I noticed from that moment on that when I ate raw food, I had endless energy for my 18 hours plus days. When I ate any cooked food, I noticed I felt tired afterwards through the following morning. I wanted to have energy to enjoy my active lifestyle with my children. It meant a great deal to me. I thought I had discovered something new, but this information is as old as life on this planet. I just had to re-read Genesis from a new perspective, especially chapter 1 verse 29. I started to read everything I could that was about this healthy lifestyle of eating raw foods, including books about juicing. I learned a great deal and then re-examined my life to understand why I developed these illnesses that had plagued me for so long. Despite a long term disciplined meditation practice, eating organic fruits and vegetables with very little animal products, while exercising quite a bit, my journey towards authentic health was just beginning.
In the past I had no idea I had any control over these conditions. I did not know I had created them, but that is yet another story. I attributed my health problems to a genetically weak constitution, I was taught this. At the physical level, I later learned that my history of eating cooked dark leafy greens, which I very much enjoyed when I was younger, contributed to my kidney conditions producing oxalate acid crystals, which showed on my pathology analysis reports as the type of kidney stones I had suffered from. When I switched to eating a raw diet of unprocessed fresh fruits and vegetables, including those same dark leafy greens, which were uncooked in simple combinations, my 15 years of suffering from kidney stones receded faster than the tide changes. I had not had any seizures for years perhaps because I still took prescription drugs for that condition and no doctor would help me to see if I still needed the drugs, or even if I still had the problem.
So I took that on myself and was slowly able to get off my medications gradually and safely. My dietary changes together with daily meditation practices helped me develop an awareness of my own body on a more profound level than ever before. I could distinctly feel if I had any deep fluctuations relating to my nervous system. As these symptoms slowly subsided, I very slowly cut down on my seizure medications and after a few years I stopped them all together.
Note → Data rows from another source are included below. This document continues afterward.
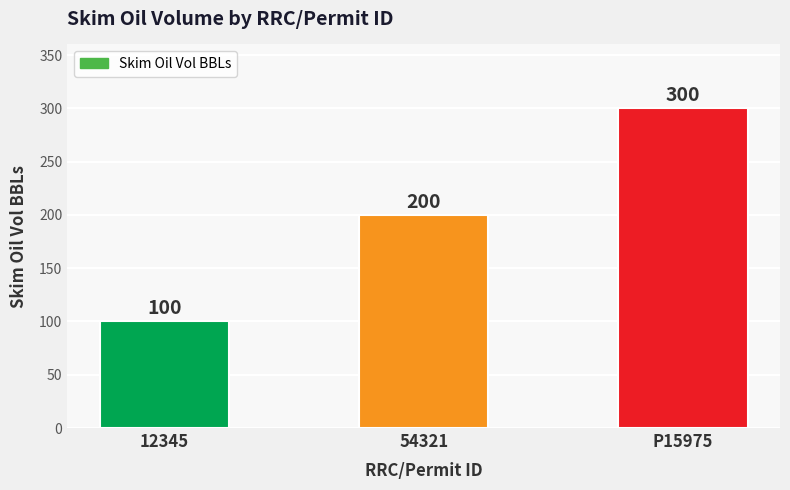

List the labels in order of value, smallest first.

12345, 54321, P15975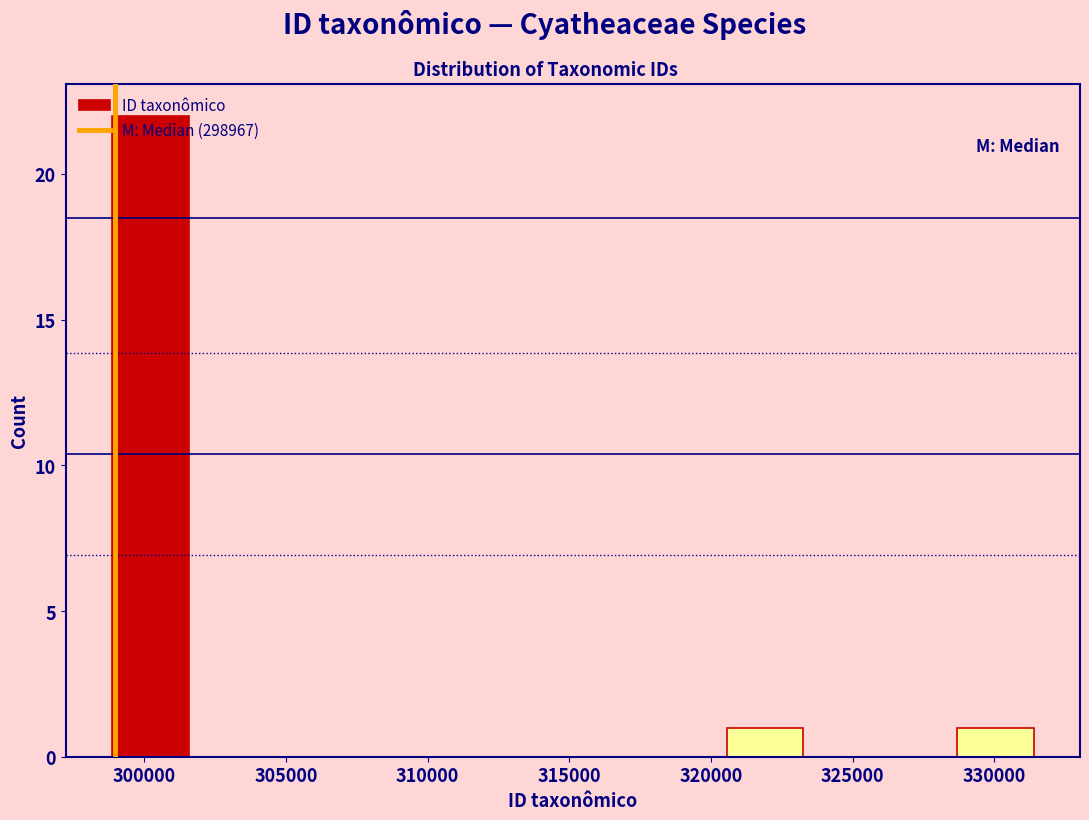

How tall is the bar that spans 320500 to 323500 on the x-axis? Neither the bar edges nor the heights are printed on the chart, so give them approximately, as read against the axes.

1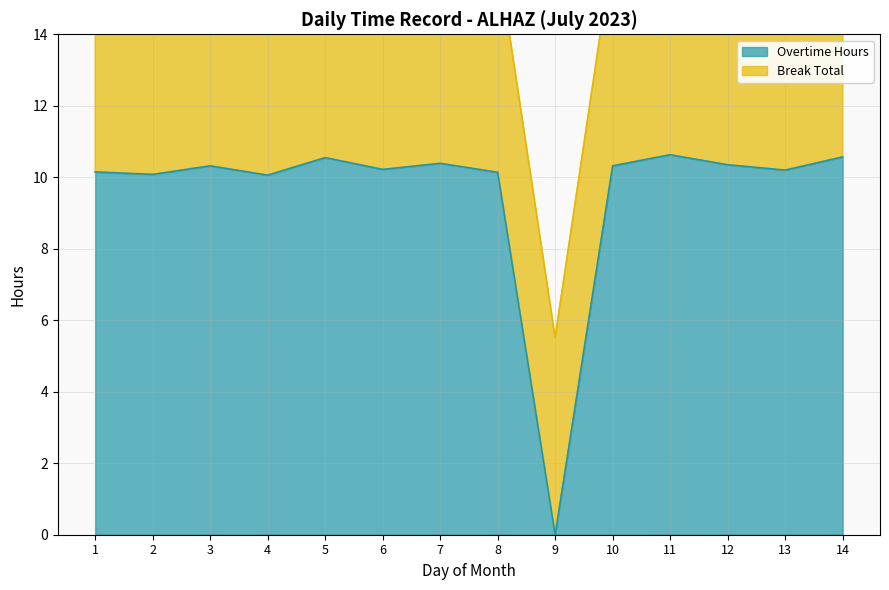

How many interior local valleys (lower than both neighbors) does the data have?

5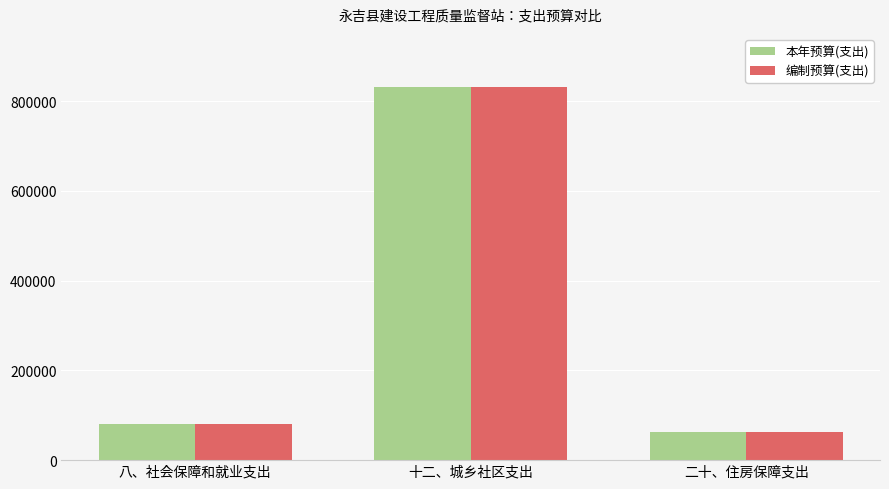

Is the value of 编制预算(支出) at 八、社会保障和就业支出 greater than the value of 本年预算(支出) at 二十、住房保障支出?

Yes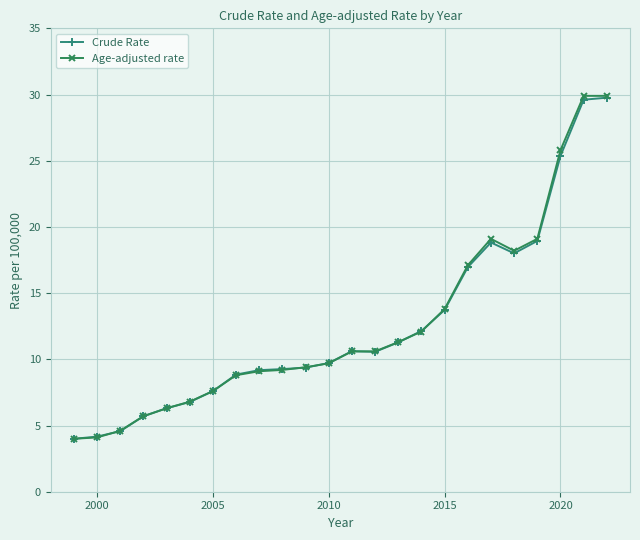

How many data points in Age-adjusted rate are less than 10?

12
I kept the meds in the medicine cabinet for one year after stopping completely and then ceremoniously disposed of them. I have been medication free with no problems for over 15 years and I feel so thankful. I was told that I would have to take these medications for life.
At 58 years of age now, mother and grandmother of three wonderful grown daughters, I weigh the same as I did in high school, lean then and lean now too. I have many interests including a deep love of nature, a passion for my work as a professional Massage Therapist and a trained Pilates' instructor, with a lifelong interest in nutrition that continues on a very fascinating journey finding out more about the true nature of mind/body health and awareness. I still have the constant love for creating and sharing delicious mouth watering foods to eat, foods from nature, with my family and extended family of friends. This uncooked planetary food plan I wish everybody knew about because it is for all loving souls who are on the path of embracing a healthy and radiant life for our minds and for our bodies. This natural plan gives us all the energy we need to enjoy this life.